Respond quickly and sincerely
Data theft is serious, and customers need to know right away their information may be at risk. Make sure they learn about the breach from you—not from a press release or somewhere else. You may not have all the answers right away. The important thing, though, is to let customers know an incident took place. Communicate directly with them via email, phone or mailed letter. You might consider an information dashboard on your website where the public can find updated information.
Apologize to your customers for the disruption and inconvenience. They don’t want you to be defensive, even if you did everything you could to prevent an incident. Accepting responsibility takes power away from hackers and gives it to you. The public will know you’re in control and acting on their behalf.

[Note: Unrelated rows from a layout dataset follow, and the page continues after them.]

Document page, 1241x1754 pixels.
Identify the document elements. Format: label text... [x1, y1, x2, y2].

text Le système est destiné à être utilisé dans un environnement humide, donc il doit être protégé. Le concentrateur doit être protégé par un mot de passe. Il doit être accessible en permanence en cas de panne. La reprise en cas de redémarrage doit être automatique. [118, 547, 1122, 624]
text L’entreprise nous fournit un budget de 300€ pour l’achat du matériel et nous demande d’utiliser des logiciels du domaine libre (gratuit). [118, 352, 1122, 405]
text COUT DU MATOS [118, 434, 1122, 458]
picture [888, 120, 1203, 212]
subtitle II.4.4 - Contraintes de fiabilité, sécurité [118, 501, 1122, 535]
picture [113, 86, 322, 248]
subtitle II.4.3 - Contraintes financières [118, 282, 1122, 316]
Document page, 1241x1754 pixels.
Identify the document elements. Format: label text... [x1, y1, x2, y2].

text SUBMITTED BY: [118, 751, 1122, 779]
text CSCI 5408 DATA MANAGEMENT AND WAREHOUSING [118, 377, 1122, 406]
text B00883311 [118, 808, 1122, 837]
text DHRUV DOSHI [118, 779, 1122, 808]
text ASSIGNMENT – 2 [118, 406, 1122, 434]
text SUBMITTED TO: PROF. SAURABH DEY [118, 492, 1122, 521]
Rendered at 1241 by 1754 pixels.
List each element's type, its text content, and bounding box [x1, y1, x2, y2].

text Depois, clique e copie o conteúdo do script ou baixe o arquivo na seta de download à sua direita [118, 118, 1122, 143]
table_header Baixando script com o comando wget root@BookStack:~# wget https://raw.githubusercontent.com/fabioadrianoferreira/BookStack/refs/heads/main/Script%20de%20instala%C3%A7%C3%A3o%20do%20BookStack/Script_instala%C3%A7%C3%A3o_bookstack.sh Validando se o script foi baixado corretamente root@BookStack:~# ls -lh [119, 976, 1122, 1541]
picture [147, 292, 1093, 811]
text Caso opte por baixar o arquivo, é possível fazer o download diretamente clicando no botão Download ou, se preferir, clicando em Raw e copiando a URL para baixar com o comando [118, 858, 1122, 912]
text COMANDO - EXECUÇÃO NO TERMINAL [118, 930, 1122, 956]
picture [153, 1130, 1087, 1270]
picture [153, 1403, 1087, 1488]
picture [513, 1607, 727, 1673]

Explain how you’re managing the breach
To regain your customers’ trust, you will need to outline your mitigation strategy. Tell the public what steps you’re taking to ensure this type of incident won’t happen again. Explain that you’re working constantly to repair vulnerabilities, secure your network and protect their information. Describe your plan to work with outside experts and build internal accountability.
Ensure communication is clear and straightforward
While it may be tempting to use jargon to explain the cyberattack, your communication with the public needs to be clear and simple. Anything complex can lead to more questions. Sum up the situation in a message that is easy to understand so there is little room for stakeholders and the press to get it wrong. The public will see you are trustworthy and believable and they won’t think you’re trying to hide behind jargon.
Once news of the breach reaches social media, you’ll need to monitor it closely. Stay on top of rumors, answer questions and dispel false information.
Your customers are probably unsure what to do next, and they will look to you for guidance. Explain what steps you are taking to protect them and how your services may affect them in the future.
You can extend help by paying for credit monitoring or identity protection. Consider giving customers a discount or free product to redeem in the future. Remind them to change their passwords, monitor their account for suspicious activity and avoid opening attachments on suspicious emails. Your actions demonstrate that you value them and have their best interest in mind.
Handling public relations after a security breach may, at first, seem like a nightmare. Surprisingly, it could become your finest hour. If your company rises to the occasion, you might find your customers trust you more than ever.